Materials and methods
A specimen of H. mitsukurii () was collected in the northern South China Sea (21.00 N 118.00 E) in August 2021 at 1300 m depth. The specimen was deposited at the Second Institute of Oceanography with voucher number B6313400002 (Dr. Xiaogu Wang [email protected]). Total DNA was extracted by Marine Animal Genomic DNA Kit (TRAN, China), and the mitochondrial genome was sequenced using the Illumina Novaseq PE250 (Shanghai Personalbioc Co., Ltd., Shanghai, China) and assembled by A5-miseq v2015052 (Coil et al. Citation2015) and SPAdes v3.9.0 (Bankevich et al. Citation2012). The collinearity of the splicing results obtained by different software was analyzed using MUMmer v3.1 (Kurtz et al. Citation2004). Based on the results of collinearity, the position relationship between contigs was determined and the gap between contigs was filled. The results were corrected using Pilon v1.18 (Walker et al. Citation2014) to gain the complete mitochondrial genome. The 5,484,646 reads were mapped in Geneious Prime (Biomatters Ltd., Auckland, New Zealand) to check the assembled mitogenome, yielding a coverage of 3,666× (Fig. S1). The complete mitogenome was annotated in MITOS Web Server (http://mitos.bioinf.uni-leipzig.de/) (Bernt et al. Citation2013). The phylogenetic analysis was performed based on 13 protein-coding genes (PCGs) from all available 15 mitogenomes of Holocephali, as well as 10 mitogenomes of sharks, and 4 mitogenomes of rays. The 13 PCGs were aligned and concatenated using Geneious Prime. The best-fit models of the evolution were calculated and maximum-likelihood phylogenetic tree was performed using IQ-Tree v1.6.12 (Kalyaanamoorthy et al. Citation2017; Minh et al. Citation2020).
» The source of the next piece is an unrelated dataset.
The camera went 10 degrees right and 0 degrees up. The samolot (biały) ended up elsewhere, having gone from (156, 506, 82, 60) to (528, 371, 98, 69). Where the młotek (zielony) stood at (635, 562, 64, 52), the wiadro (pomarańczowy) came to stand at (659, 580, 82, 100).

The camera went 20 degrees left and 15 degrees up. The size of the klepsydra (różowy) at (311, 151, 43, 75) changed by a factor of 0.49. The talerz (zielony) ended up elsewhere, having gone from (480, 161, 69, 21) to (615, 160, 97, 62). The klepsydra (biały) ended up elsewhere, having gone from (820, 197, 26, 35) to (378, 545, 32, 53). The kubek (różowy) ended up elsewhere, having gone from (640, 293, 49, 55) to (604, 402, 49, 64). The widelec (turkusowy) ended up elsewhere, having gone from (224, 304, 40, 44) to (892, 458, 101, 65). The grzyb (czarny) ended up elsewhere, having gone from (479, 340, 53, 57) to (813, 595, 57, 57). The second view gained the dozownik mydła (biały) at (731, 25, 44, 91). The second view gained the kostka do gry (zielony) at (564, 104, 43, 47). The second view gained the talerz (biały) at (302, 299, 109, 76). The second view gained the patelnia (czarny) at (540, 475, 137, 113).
Figure 1. Hydrolagus mitsukurii (Jordan & Snyder,1904), specimen B6313400002, photographed by Chen Fang (one of the authors).
Results and discussion
The mitochondrial genome of H. mitsukurii is 20,486 bp in length with 32.95% A, 29.43% T, 25.3% C, and 12.33% G. The genome comprised 13 PCGs, 2 ribosomal RNA genes (rRNA), 22 transfer RNA genes (tRNA) and 1 control regions (D-loop) (). All PCGs start with codon ATG and stop with TAA, except for COI and ND2. COI gene uses GTG as the start codon and terminates with the AGG codon, whereas ND2 gene terminates with AGG codon. Most genes are located on the heavy strand, with exception of 8 tRNAs and the ND6 gene which are located on the light strand. In addition, a long noncoding insertion (2843 bp) appears between tRNAThr and tRNAPro (Inoue et al. Citation2010; Gomes-dos-Santos et al. Citation2020; Gomes-dos-Santos et al. Citation2021; Vilas-Arrondo et al. Citation2022).
Figure 2. Mitogenome map of Hydrolagus mitsukurii (Jordan & Snyder, 1904).
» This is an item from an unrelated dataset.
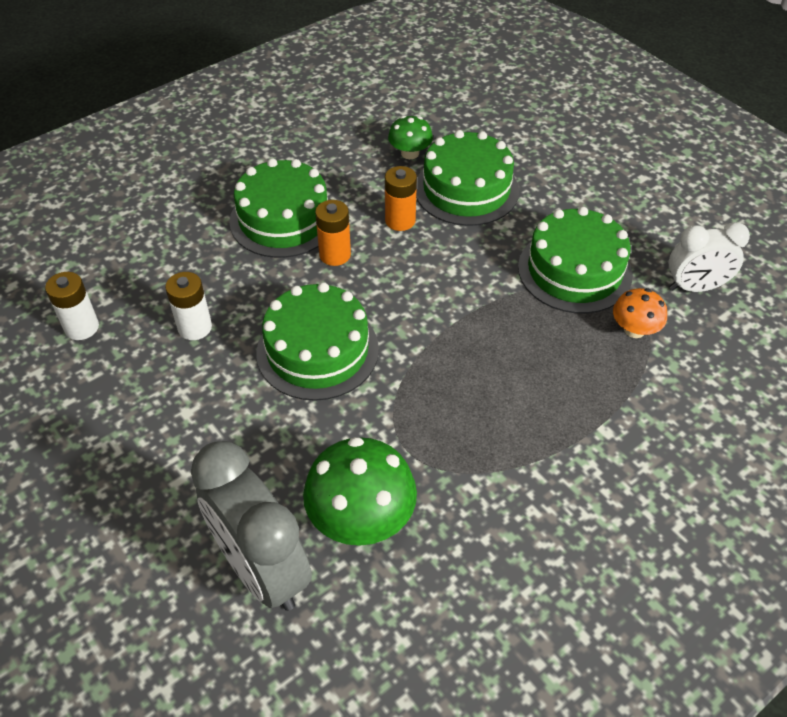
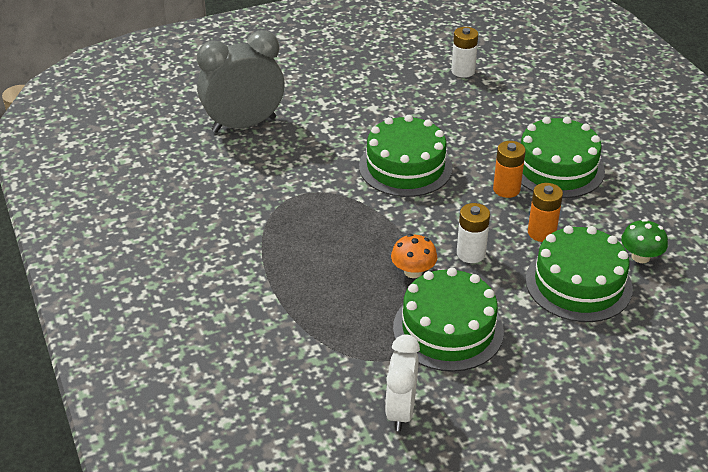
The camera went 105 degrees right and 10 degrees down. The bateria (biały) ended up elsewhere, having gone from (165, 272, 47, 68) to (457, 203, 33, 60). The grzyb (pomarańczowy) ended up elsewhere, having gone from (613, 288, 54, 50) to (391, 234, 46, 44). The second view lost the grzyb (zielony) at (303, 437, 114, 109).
As shown in the phylogenetic tree, H. mitsukurii falls within the cluster of Holocephali and clusters with H. affinis supported by a bootstrap resampling value of 100% (). The recent studies revealed the paraphyletic status of the genus Hydrolagus and Chimera (Gomes-dos-Santos et al. Citation2020; Gomes-dos-Santos et al. Citation2021; Vilas-Arrondo et al. Citation2022). Hydrolagus and Chimera were also resolved as paraphyletic by the mitochondrial genome tree in the present study, which indicated the affinity of the two genera and the necessity of a comprehensive phylogenetic review. There is also a need to increase the genomic data to understand the phylogenetic relationship of Holocephali. The topology of the mitogenomic tree also supported the notion of a basal divergence between sharks and rays (). The mitochondrial genome of H. mitsukurii has foreseeable value in the research of evolution within Holocephali.
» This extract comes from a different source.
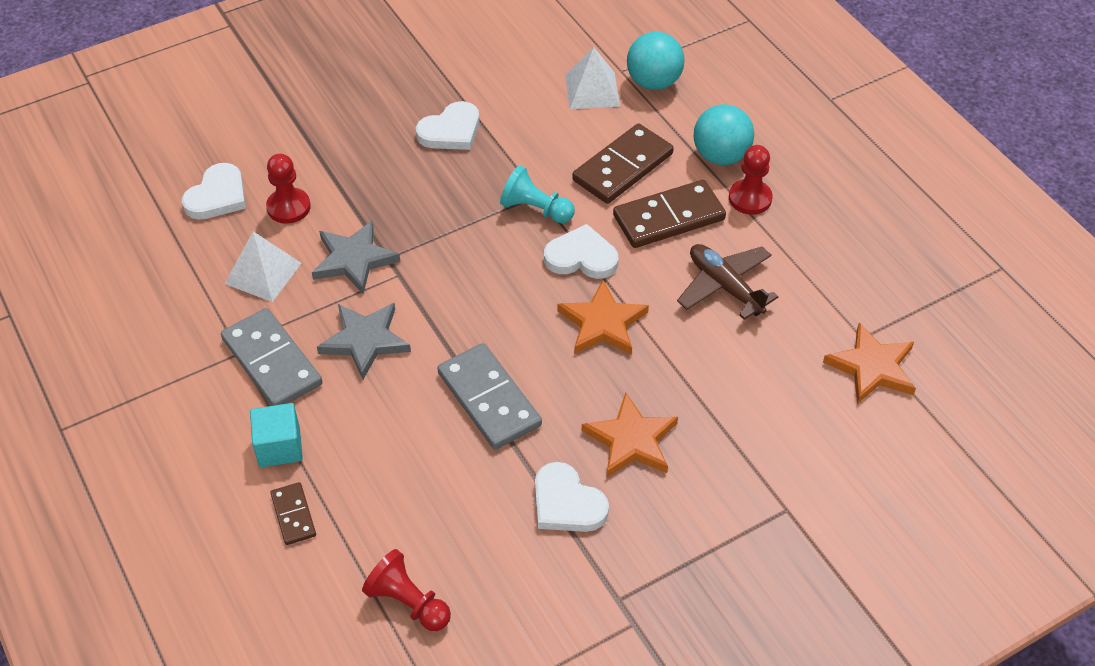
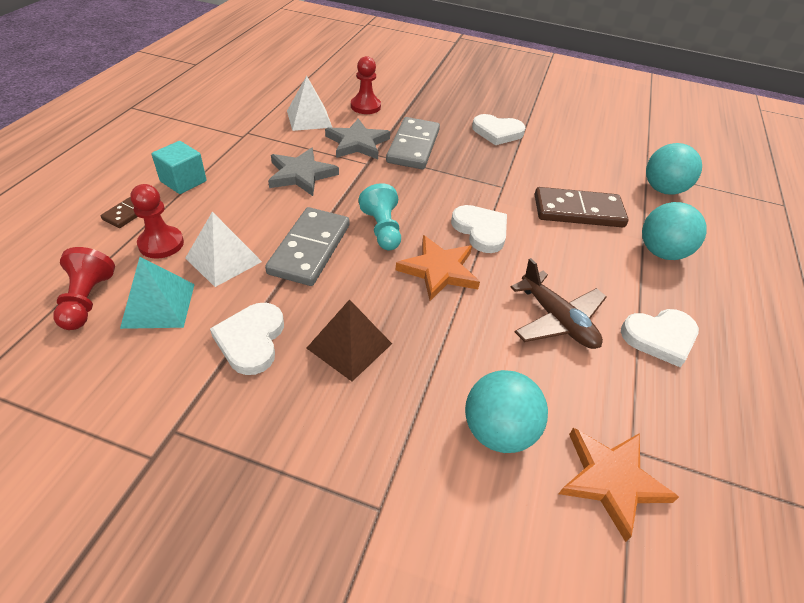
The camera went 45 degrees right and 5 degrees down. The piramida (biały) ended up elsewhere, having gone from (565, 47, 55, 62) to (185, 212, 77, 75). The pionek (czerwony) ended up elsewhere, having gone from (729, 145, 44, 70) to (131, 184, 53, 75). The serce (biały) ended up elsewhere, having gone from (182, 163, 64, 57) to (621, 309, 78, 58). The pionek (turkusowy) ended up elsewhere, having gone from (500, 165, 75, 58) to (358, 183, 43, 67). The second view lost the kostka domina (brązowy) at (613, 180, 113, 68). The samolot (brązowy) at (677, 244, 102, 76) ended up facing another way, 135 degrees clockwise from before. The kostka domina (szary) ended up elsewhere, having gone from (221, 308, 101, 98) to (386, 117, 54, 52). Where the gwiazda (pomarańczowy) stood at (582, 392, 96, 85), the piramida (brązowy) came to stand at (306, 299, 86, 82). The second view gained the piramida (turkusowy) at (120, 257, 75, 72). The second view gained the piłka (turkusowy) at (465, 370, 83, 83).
Figure 3. Maximum-likelihood phylogenetic tree based on the 13 PCGs showing the phylogenetic relationships of Hydrolagus mitsukurii and related taxa in Holocephali. The * above the branches indicates that bootstrap support values are above 99%. Bar 0.2 substitutions per nucleotide position.
Ethics statement
Dr. Xiaogu Wang has obtained the permission of the Second Institute of Oceanography, Ministry of Natural Resources to collect samples and experimental research since the National Key Research and Development Program. And the study complied with the ethics of the Second Institute of Oceanography, Ministry of Natural Resources.
Author contributions
Xiaogu Wang conceived and designed the experiments, Chen Fang analyzed the data and wrote the initial draft. Chunsheng Wang conceived and designed the experiments and final approval of the version to be published. All authors approved the final version of the manuscript.
Supplemental Material
Download MS Word (43 KB)Acknowledgments
We are grateful to Ms. Yuru Han for the advice in constructing the tree and to the members of R/V Yanping 2 for their help during the investigations.
Disclosure statement
No potential conflict of interest was reported by the author(s).
Data availability statement
The GenBank accession number for the complete mitochondrial genome sequence of Hydrolagus mitsukurii (B6313400002) is OP391486. The BioProject and Bio-Sample and SRA numbers are PRJNA878643, SAMN30740136, and SRR21496349 respectively.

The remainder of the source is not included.